# Vista-Notebook über Netzwerkkabel mit XP-PC verbinden?



## Mister Magoo (5. Juli 2007)

Hallo!
Ich habe seit kurzem ein Notebook mit Vista.
Nun möchte ich, zwecks Datenübertragung, das Notebook mit meinem Rechner (XP) über ein Netzwerkkabel verbinden. Allerdings habe ich davon absolut keine Ahnung und wurde auch durchs Googeln nicht schlauer. Drum wollte ich euch mal fragen, wie ich vorgehen muss.
Schonmal Danke im Vorraus.
Gruß MM


----------



## michaelwengert (5. Juli 2007)

Hallo,

bei dem Verkabeln kommt es jetzt drauf an, ob du einen Router/Switch/Hub hast oder es direkt verbinden willst.

1. Beim Ersteren brauchst du 2 Netzwerkkabel um die beiden an den Router/Switch/Hub anzuschließen. ( Fals du nen Router hast gehts bei Schritt 4 weiter sonst bei 3)

2. Beim direkten Verbinden brauchst du ein Crossover-Kabel.

3. Den Netzwerkkarten in den beiden Rechnern je eine feste IP zuweisen. ( irgendwas wie 192.168.1.x )

4. Nun kommt es drauf an welche Windows Versionen du hast ( XP Home/Pro, Vista Home....)

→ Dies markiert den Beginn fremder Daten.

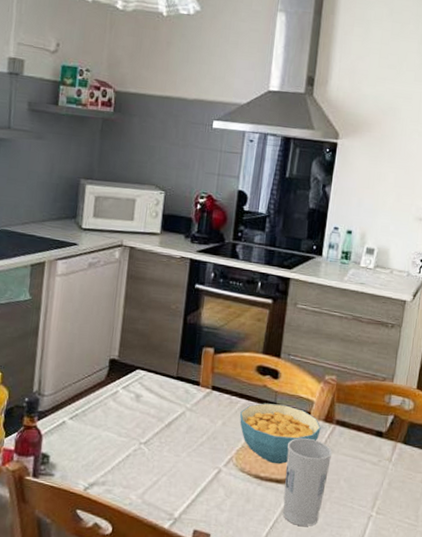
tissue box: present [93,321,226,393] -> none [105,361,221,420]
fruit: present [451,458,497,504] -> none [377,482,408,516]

5. sieht man dann wenn man mehr Infos hat

Gruß Michael


----------



## Mister Magoo (5. Juli 2007)

Hey! Danke für die Antwort!
Ich möchte direkt verbinden. Nur habe ich da schon das erste Problem, dass beide Systeme sagen, es sei kein Netzwerkkabel angeschlossen, obwohl das der Fall ist...
Weiß nicht, ob das Netzwerkkabel, das ich hier habe ein Crossover ist, konnte aber damit schonmal 2 PC´s verbinden. (Mini-LAN mit nem Kumpel, der das alles eingerichtet hat...)
Habe XP Home Edition und Vista Home Premium.
Bei XP konnte ich die IP ermitteln, bei Vista muss ich erstnochmal schaun, benutzte ich ja erst seit einem Tag^^


----------